ABOUT THE INDUSTRY SESSION:
Writer/director/producer Dustin Curtis Murphy sits in conversation with peer filmmaker Alix Austin (KILL YOUR LOVER) for a no-hold barred Q&A exploring both the inspirational & cautionary side of how to make your own debut feature film with little-to-no traditional industry support.
COYOTE was shot in 2022 over 15 days with a budget of roughly £80k. It was released in North America in 2023 after a limited festival run (including winning Best Sci-Fi Feature at VORTEX - the genre sidebar of the previously Oscar qualifying Flickers’ Rhode Island Film Festival). Its final festival was Unrestricted View 2024 where it won Best Director & Best Supporting Actor.

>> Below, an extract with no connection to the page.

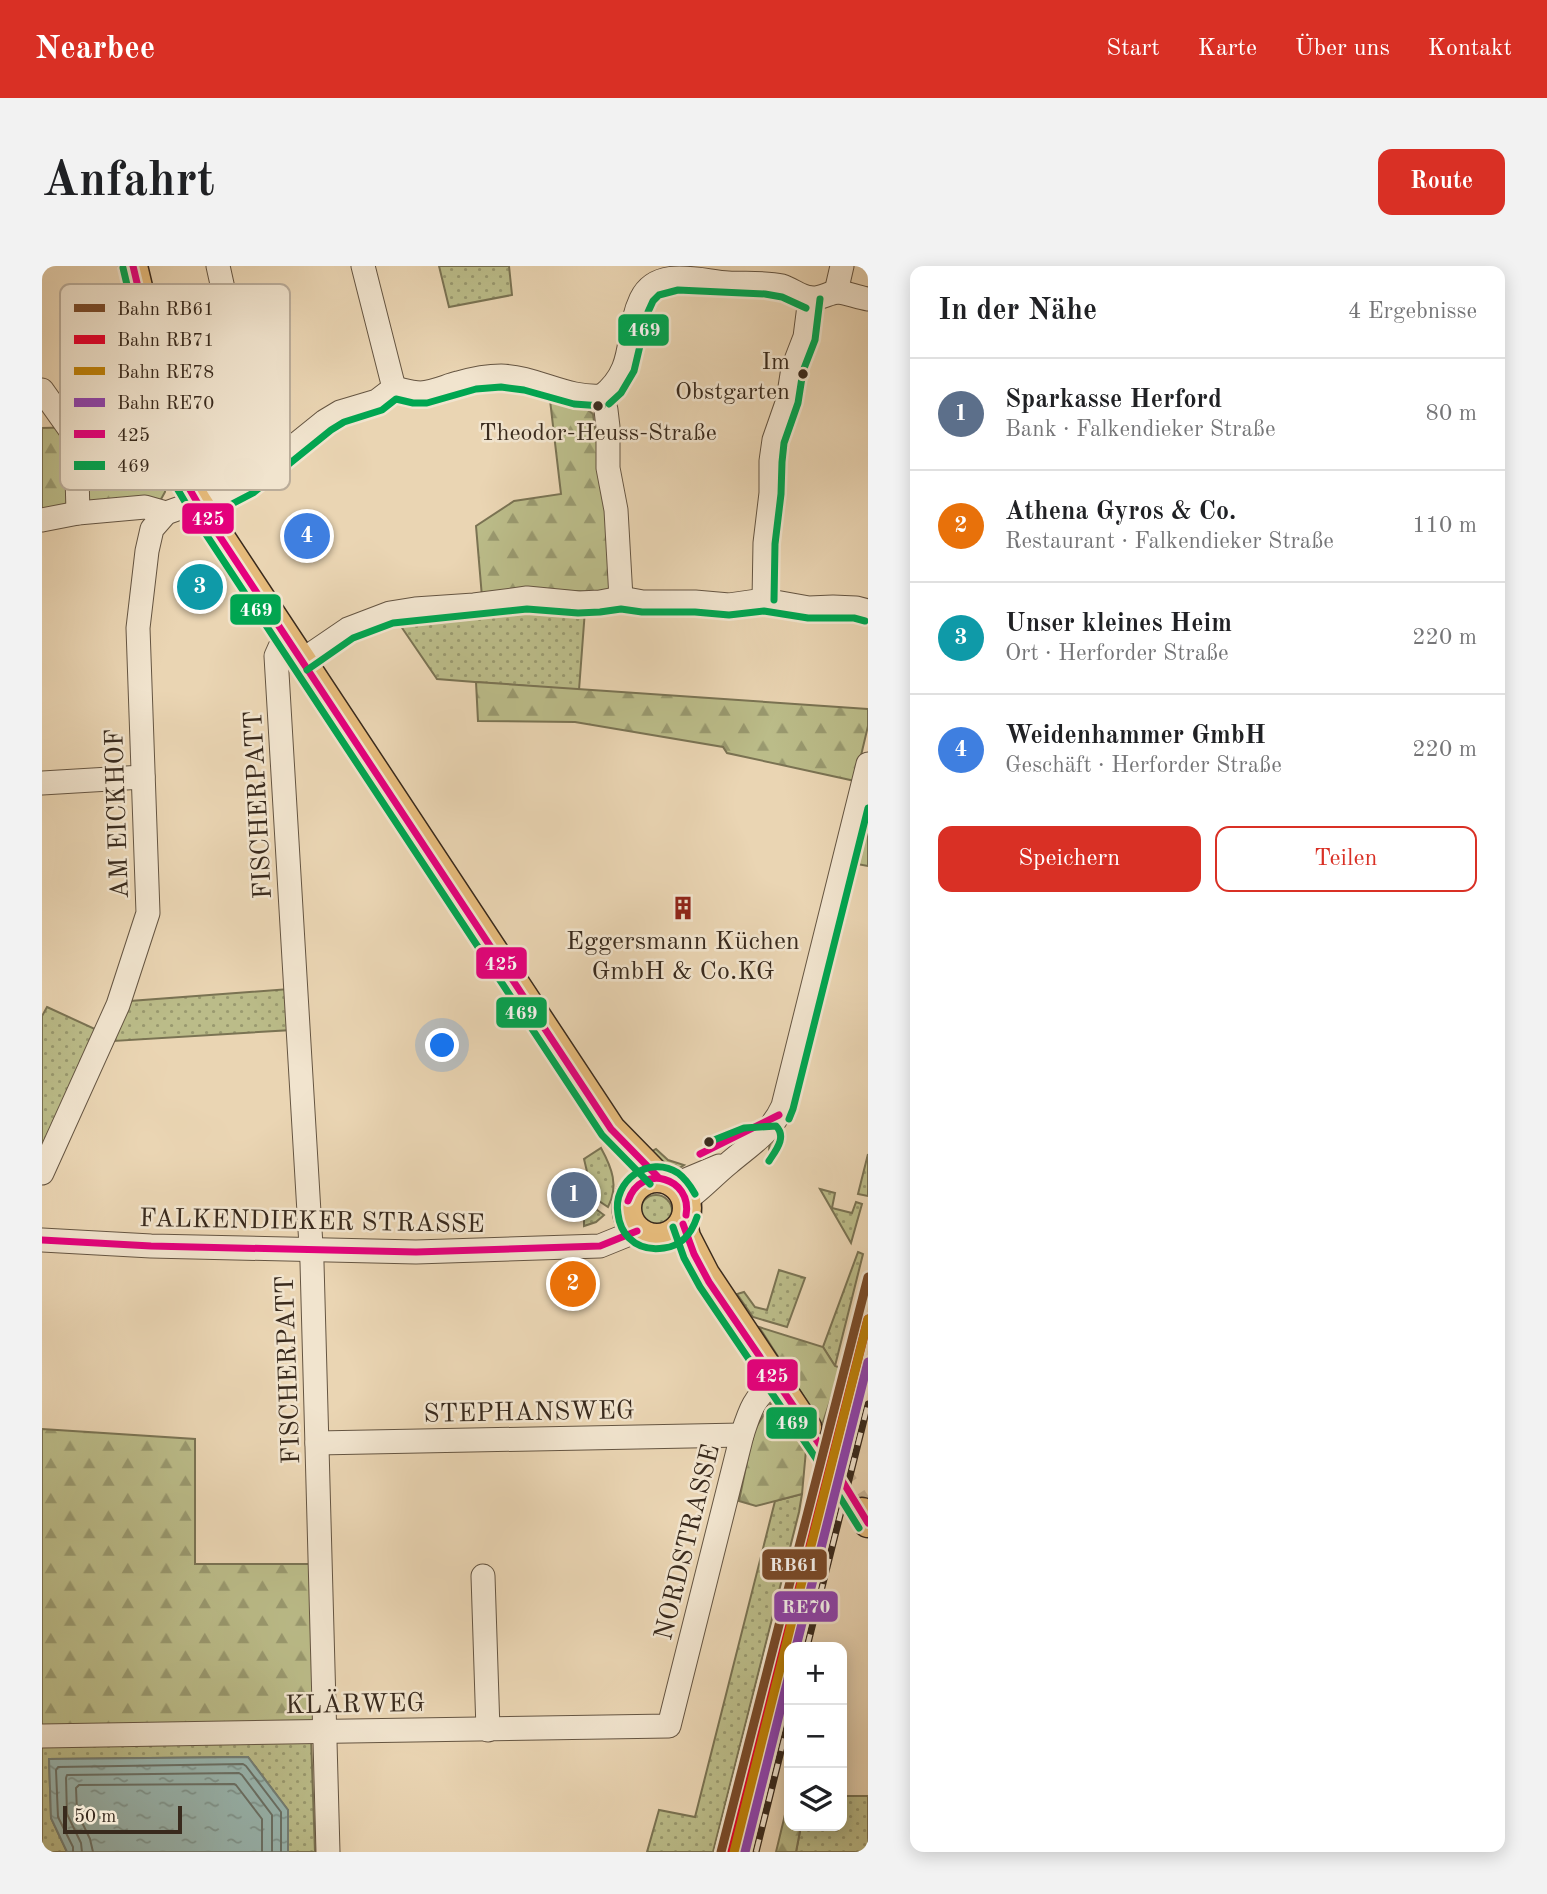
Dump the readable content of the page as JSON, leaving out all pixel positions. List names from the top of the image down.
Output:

It was then released in the UK under the new title TELEPORT contrary to any meaningful consultation from the film’s producing team.
IN THE INDUSTRY SESSION WE’LL talk about:
Dustin’s decade+ spent in development with Hollywood producers… that lead nowhere…
How he felt his only option for actualising his goal of becoming a feature filmmaker was to greenlight himself
How he used grass roots private equity to finance the film, including half of the film’s budget coming from his own savings
The pros & cons of being the main financial stakeholder in your own film - the creative freedom it brought paired with a precarious living situation
How creative filmmaking choices kept production costs low resulting in a finished film that was appraised 10x higher it’s budget at film markets
How he wrangled a core team of collaborators from his work in short film to all become stake holders in the feature with the shared goal of the project being a mutually beneficial path toward a feature film career for all involved
The joy of pre, production, & post juxtaposed with the trauma of navigating sales & distribution
Unexpected costs that no one prepares you for
Insight into the independent film festivals that championed the film vs the corporate Hollywood system that devalues indie filmmakers
How, in his experience, a film distributor over-promised and undelivered
The current lack of support for emerging talent and what needs to change
The toll the film industry can have on your mental health, how it’s taken time him time to recoup emotionally, and how you can strengthen your own mental if considering a similar career path
It’s our hope that the unfiltered honesty of this session will give a rare insight into the real-world struggles of indie filmmakers so those thinking of taking the same route into the industry can avoid the pitfalls and repeat the successes.